Matson David O, Staat Mary Allen, Azimi Parvin, Itzler Robbin, Bernstein David I, Ward Richard L, Dahiya Ram, DiNubile Mark J, Barnes-Eley Myra, Berke Tamas
Graduate Program in Public Health, Eastern Virginia Medical School and Old Dominion University, Norfolk, VA 23501, USA.
J Paediatr Child Health. 2012 Aug;48(8):698-704. doi: 10.1111/j.1440-1754.2012.02445.x. Epub 2012 Apr 25.
The number of rotavirus hospitalisations is usually estimated from assigned diagnosis codes for gastroenteritis despite lack of validation for these indirect methods. Reliable estimates before and after introduction of vaccines are needed to quantify the absolute impact of new immunisation programs.

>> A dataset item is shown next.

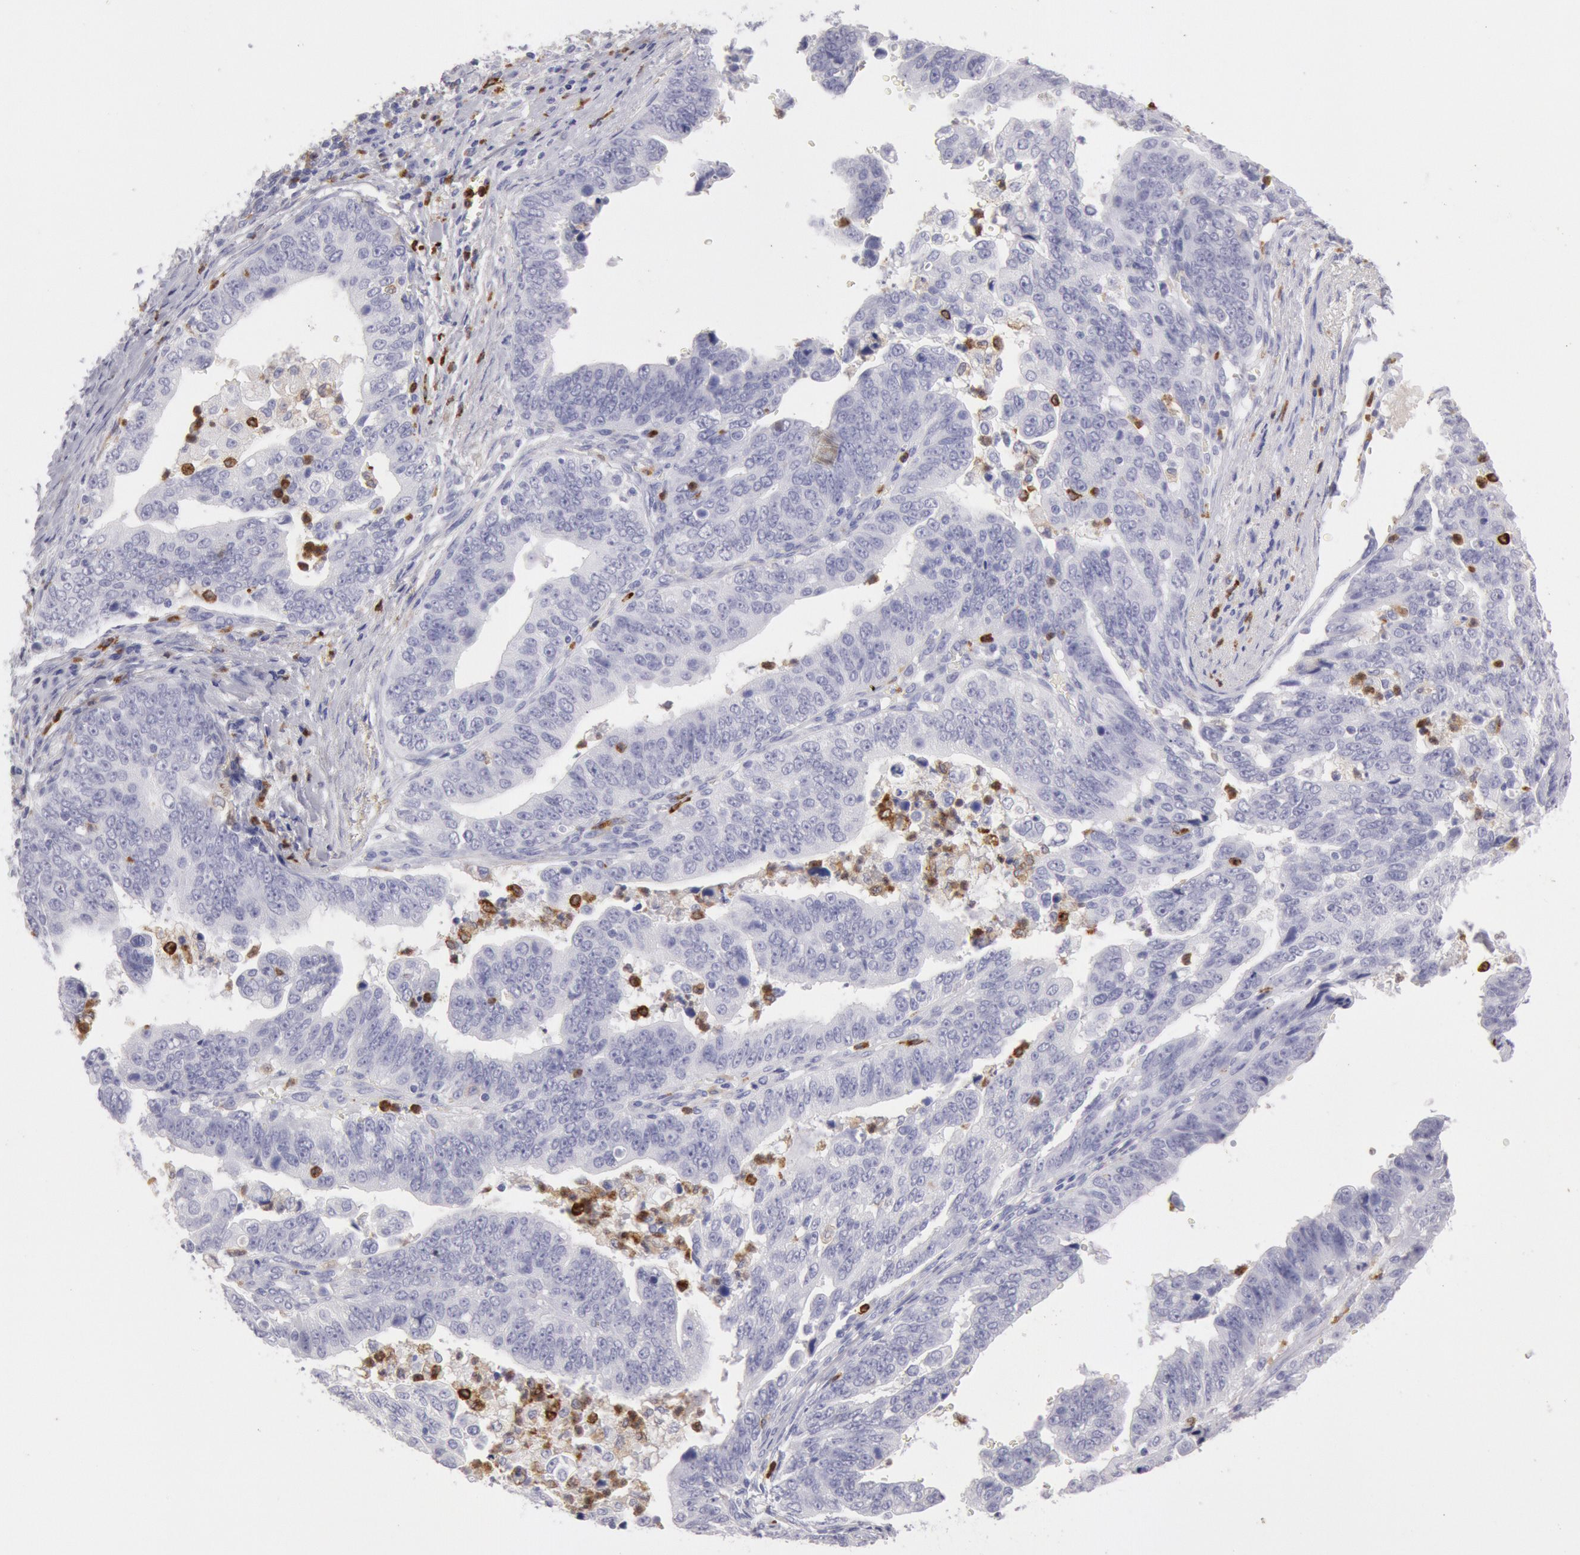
{"staining": {"intensity": "negative", "quantity": "none", "location": "none"}, "tissue": "stomach cancer", "cell_type": "Tumor cells", "image_type": "cancer", "snomed": [{"axis": "morphology", "description": "Adenocarcinoma, NOS"}, {"axis": "topography", "description": "Stomach, upper"}], "caption": "Immunohistochemical staining of adenocarcinoma (stomach) reveals no significant positivity in tumor cells.", "gene": "FCN1", "patient": {"sex": "female", "age": 50}}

This 2-year study conducted at three hospitals prior to the licensure of the rotavirus vaccines in the USA compared two indirect methods for estimating hospitalisations for rotavirus gastroenteritis with estimates derived from prospective recruitment of children presenting with diarrhoea, vomiting or fever. For active surveillance, rotavirus gastroenteritis was confirmed by demonstration of stool antigen. The indirect residual and proportional methods assumed rotavirus to have caused a proportion of hospitalisations coded as acute gastroenteritis identified from computerised records.

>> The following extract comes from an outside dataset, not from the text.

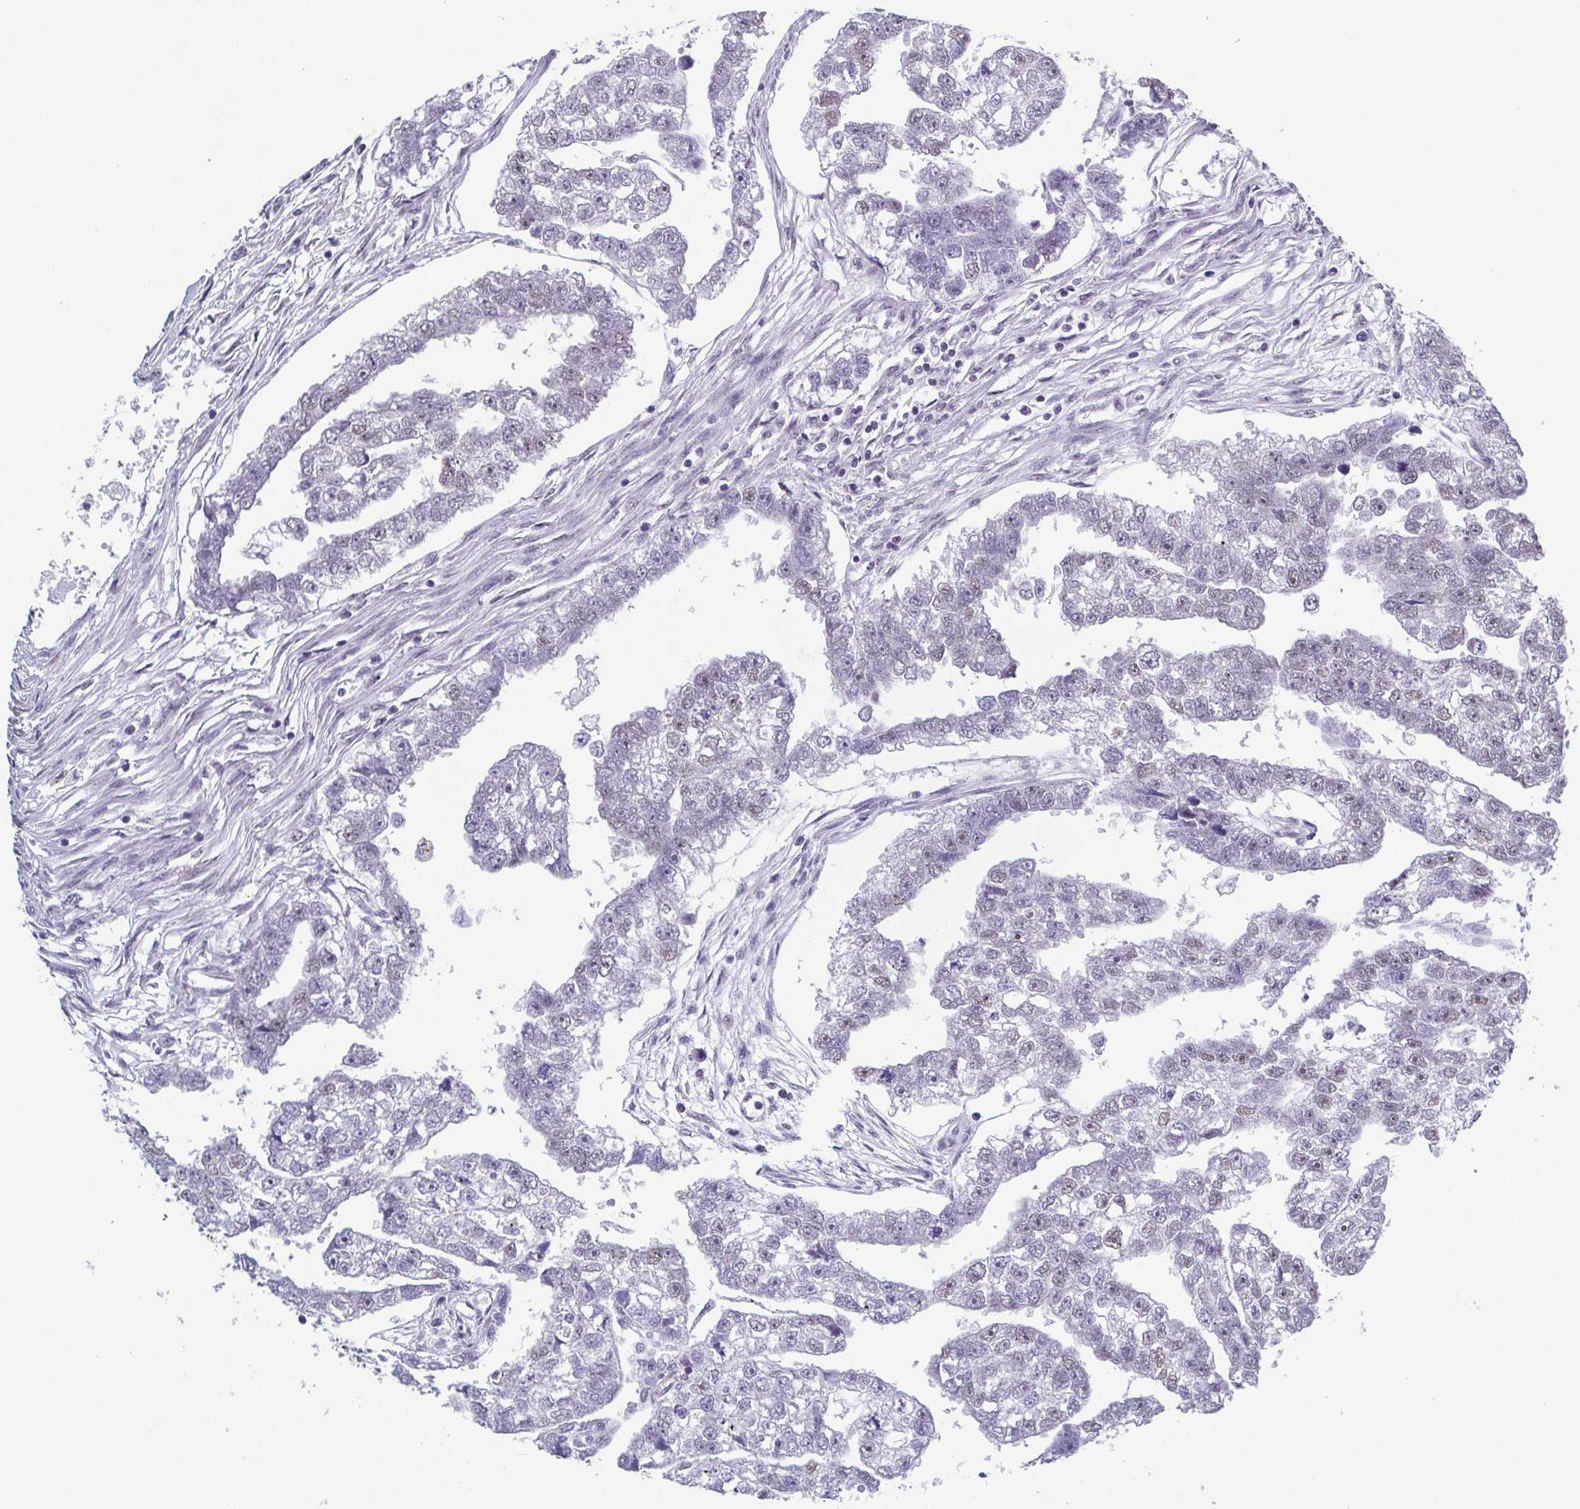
{"staining": {"intensity": "weak", "quantity": "<25%", "location": "nuclear"}, "tissue": "testis cancer", "cell_type": "Tumor cells", "image_type": "cancer", "snomed": [{"axis": "morphology", "description": "Carcinoma, Embryonal, NOS"}, {"axis": "morphology", "description": "Teratoma, malignant, NOS"}, {"axis": "topography", "description": "Testis"}], "caption": "Immunohistochemistry (IHC) of human testis cancer reveals no expression in tumor cells.", "gene": "TMEM92", "patient": {"sex": "male", "age": 44}}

There were 447 rotavirus hospitalisations among inpatients 31 days through 4 years of age admitted with vomiting and/or diarrhoea, compared with 306 and 228 hospitalisations identified by the two indirect methods. Only 52% of children hospitalised with gastroenteritis received a qualifying diagnosis code at discharge. Relative to active surveillance, the sensitivity and specificity (95% confidence interval (CI)) in identifying rotavirus-attributable hospitalisations was 45% (95% CI: 43-48%) and 89% (88-90%) for the residual method and 34% (30-39%) and 92% (90-94%) for the proportional method.

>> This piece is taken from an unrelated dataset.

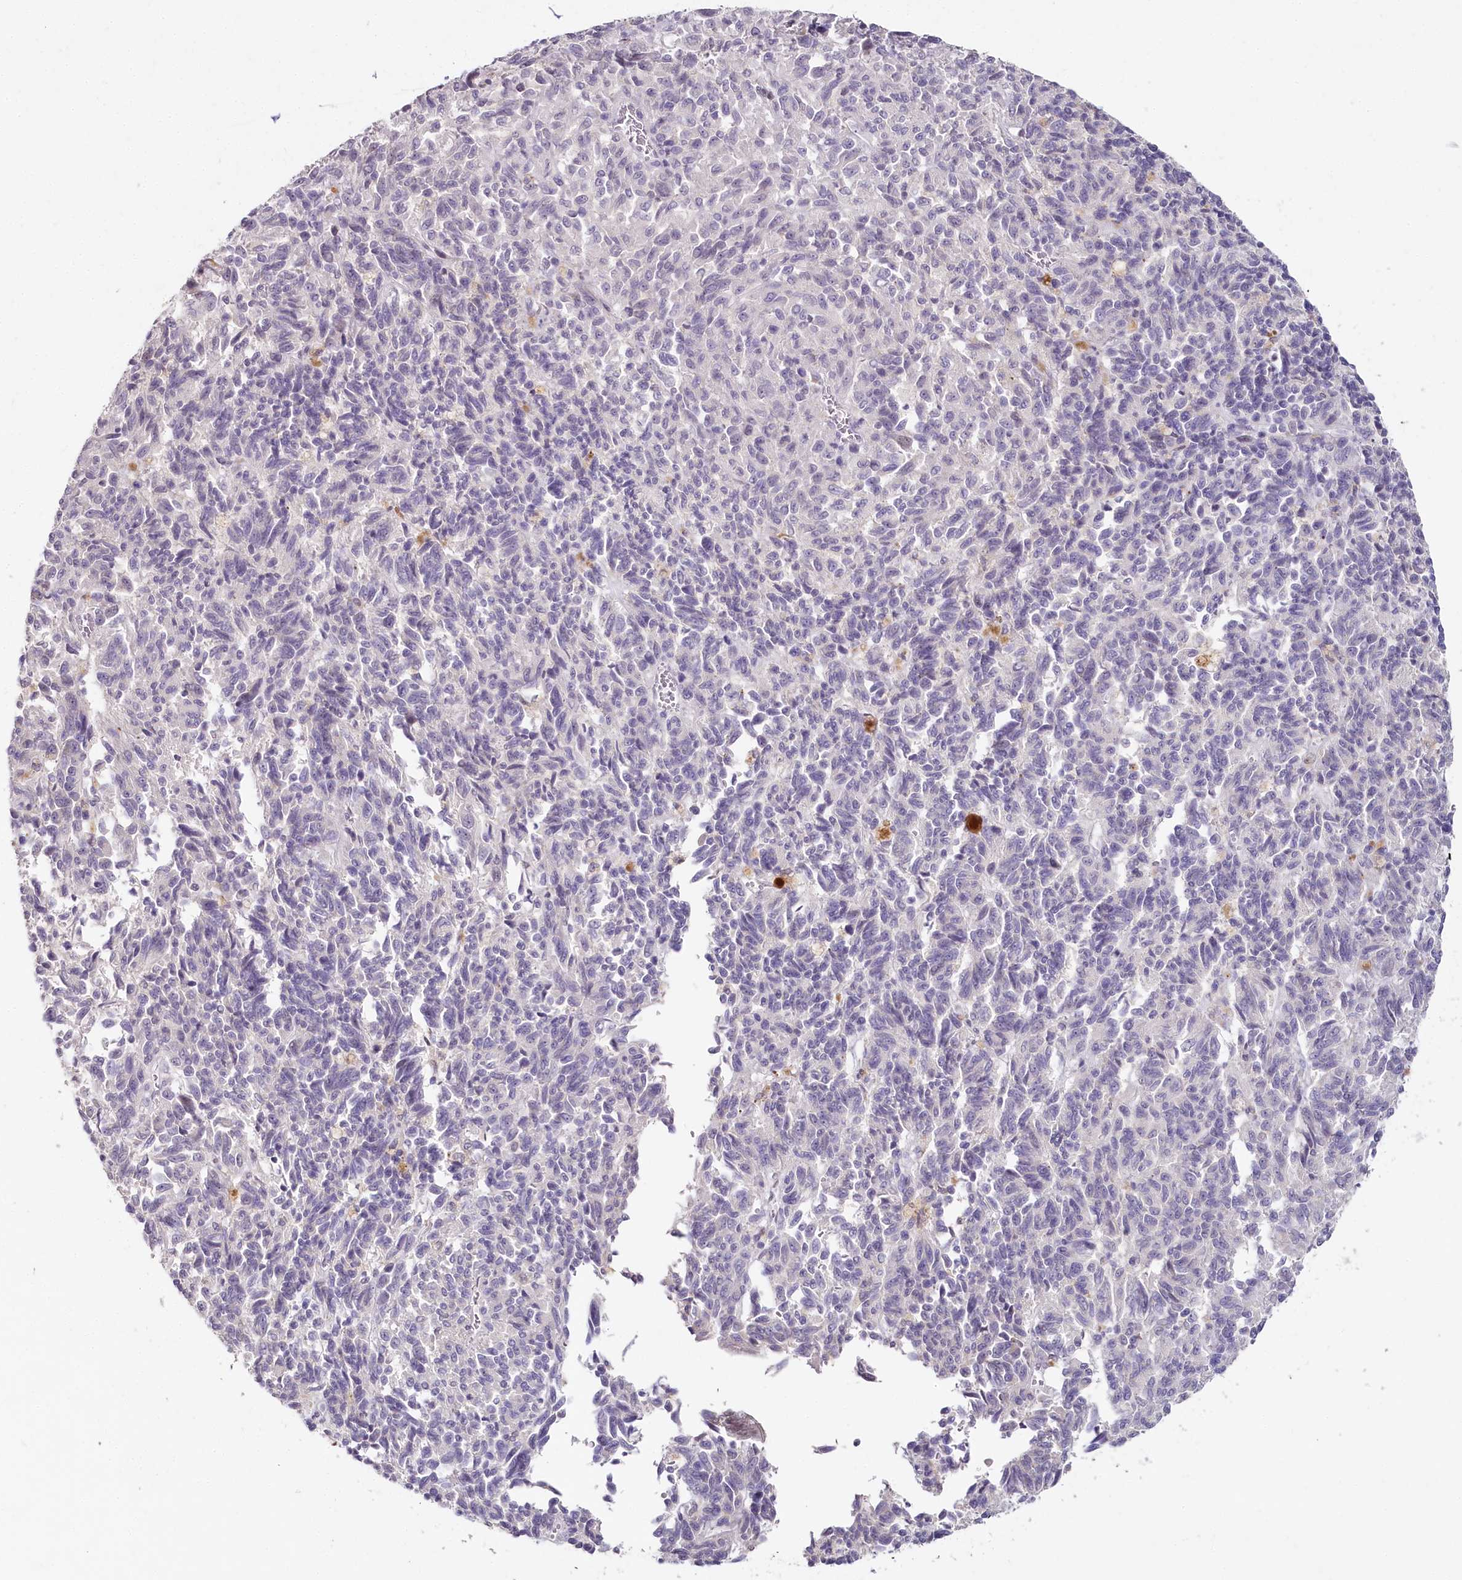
{"staining": {"intensity": "negative", "quantity": "none", "location": "none"}, "tissue": "melanoma", "cell_type": "Tumor cells", "image_type": "cancer", "snomed": [{"axis": "morphology", "description": "Malignant melanoma, Metastatic site"}, {"axis": "topography", "description": "Lung"}], "caption": "Immunohistochemistry (IHC) of malignant melanoma (metastatic site) exhibits no staining in tumor cells. Brightfield microscopy of IHC stained with DAB (brown) and hematoxylin (blue), captured at high magnification.", "gene": "HPD", "patient": {"sex": "male", "age": 64}}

Many children admitted to the hospital with diarrhoea, vomiting or fever were not assigned discharge codes for acute gastroenteritis. Consequently, standard indirect methods missed a substantial number of rotavirus-associated hospitalisations, thereby underestimating the absolute number of children who could potentially benefit from vaccination.
尽管用于肠胃炎的指定诊断编码缺乏验证,但轮状病毒住院病例数通常是根据这些间接方法估算得出的。在引入疫苗前后都需要可靠的估算,以量化新免疫计划的绝对影响。
在美国轮状病毒疫苗获得许可之前,在三家医院开展的这项为期两年的研究,将两种估算轮状病毒肠胃炎住院病例数的间接方法与通过前瞻性招募出现腹泻、呕吐或发热症状的儿童得出的估算结果进行了比较。对于主动监测,通过粪便抗原检测确诊轮状病毒肠胃炎。间接残差法和比例法假定轮状病毒导致了一定比例的住院病例,这些病例被编码为从计算机记录中识别出的急性肠胃炎。
在因呕吐和/或腹泻入院的31天至4岁住院患者中,有447例轮状病毒住院病例,相比之下,两种间接方法识别出的住院病例数分别为306例和228例。因肠胃炎住院的儿童中,只有52%在出院时获得了符合条件的诊断编码。相对于主动监测,残差法识别轮状病毒所致住院病例的敏感性和特异性(95%置信区间(CI))分别为45%(95%CI:43 - 48%)和89%(88 - 90%),比例法的敏感性和特异性分别为34%(30 - 39%)和92%(90 - 94%)。
许多因腹泻、呕吐或发热入院的儿童在出院时未被分配急性肠胃炎的诊断编码。因此标准间接方法遗漏了大量与轮状病毒相关的住院病例,从而低估了可能从疫苗接种中受益的儿童绝对数量。